I long ago figured out I’m not one of the UU cool kids. Here’s one example of what I mean:
My local UU congregation is participating in a week-long nationwide peacemaking campaign from September 21-18, sponsored by Campaign Nonviolence, a “new movement to mainstream active nonviolence and to foster a world free from war, poverty and the climate crisis.” Beginning on Sunday, Campaign Nonviolence will have events in all fifty U.S. states; they are one of the sponsoring organizations of the People’s Climate March, a nonviolent action taking place in New York City.

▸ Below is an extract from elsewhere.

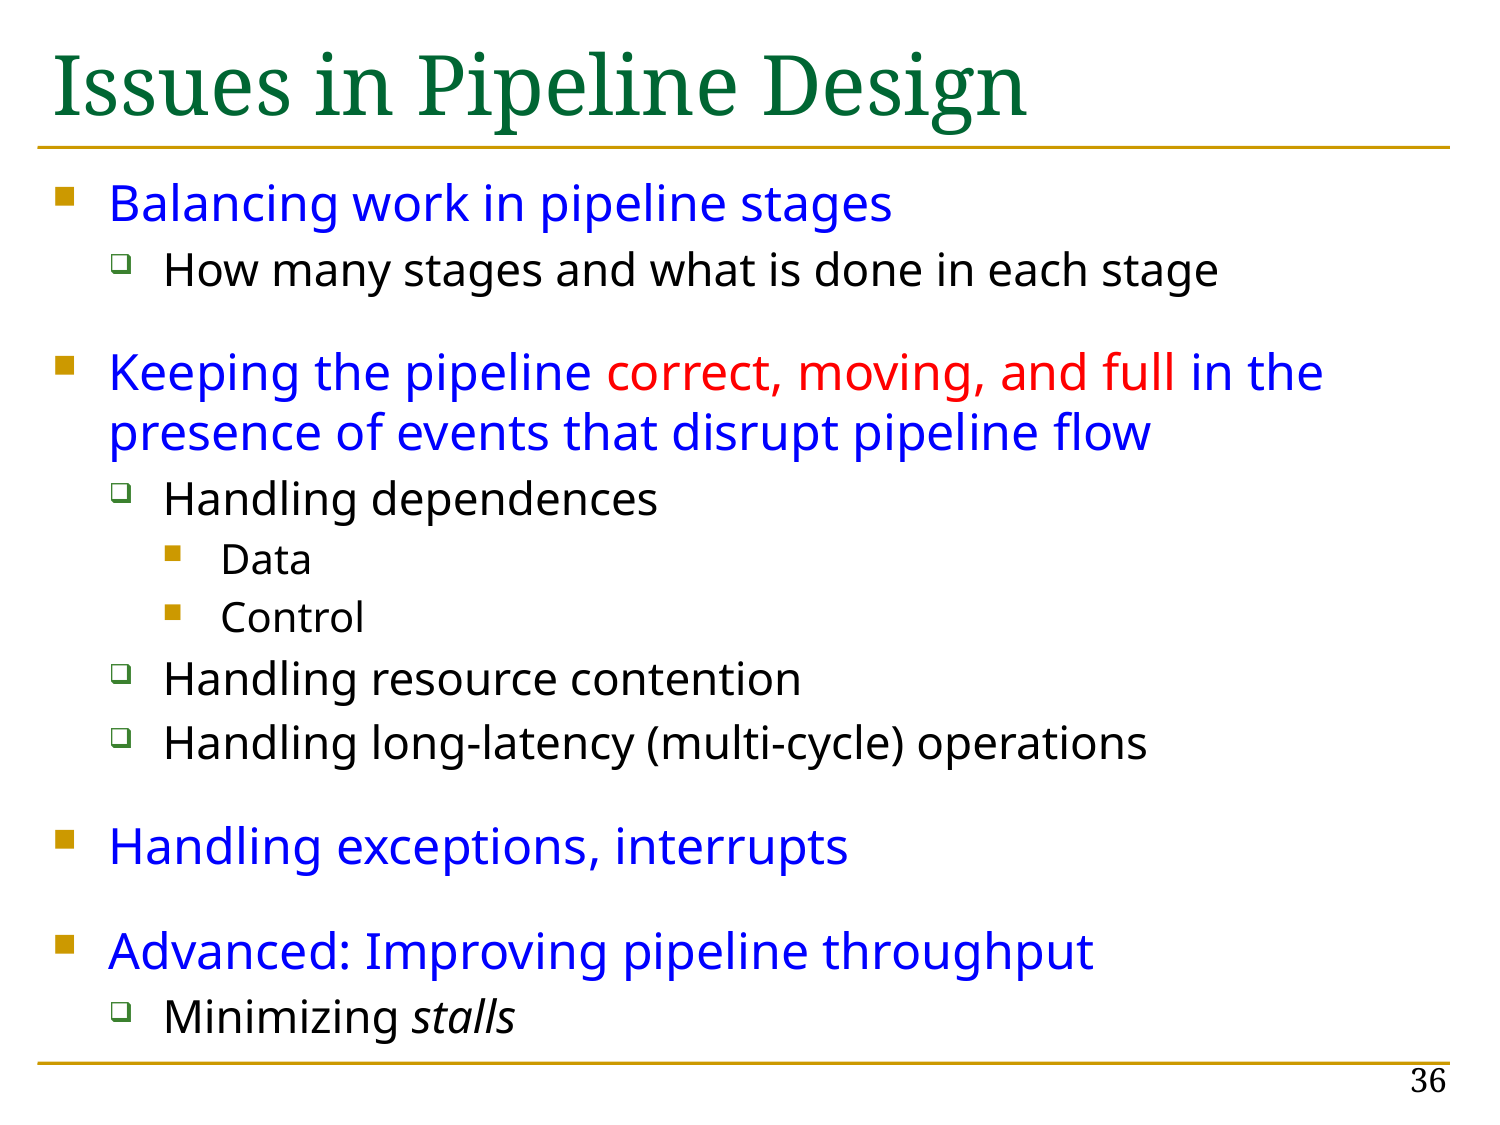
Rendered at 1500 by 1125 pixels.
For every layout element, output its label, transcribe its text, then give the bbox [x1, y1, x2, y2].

list Balancing work in pipeline stages How many stages and what is done in each stage Keeping the pipeline correct, moving, and full in the presence of events that disrupt pipeline flow Handling dependences Data Control Handling resource contention Handling long-latency (multi-cycle) operations Handling exceptions, interrupts Advanced: Improving pipeline throughput Minimizing stalls [37, 163, 1450, 1016]
title Issues in Pipeline Design [37, 24, 1450, 163]
slide_number 36 [1111, 1036, 1462, 1112]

In Silicon Valley alone, our local organization Multifaith Voices for Peace and Justice is organizing a forum on poverty and structural violence, a youth workshop exploring conscientious objection, a film on climate refugees, a class on ecojustice and peacemaking (which I’m leading), participation in the Northern California People’s Climate Rally, a forum on gun safety with representatives from police and religion, a talk by the mayor of Sunnyvale on the city’s new gun control law, a nonviolent action against Lockheed Martin, and more.
But if you search the Web sites of the UUA or UU World, you will find no reference to Campaign Nonviolence. Because, you see, all the cool kids in the UU world are going to the People’s Climate March. I’m all about reversing global climate change, and environmental justice work more generally. I just wish Unitarian Universalism had a broader vision of social justice work.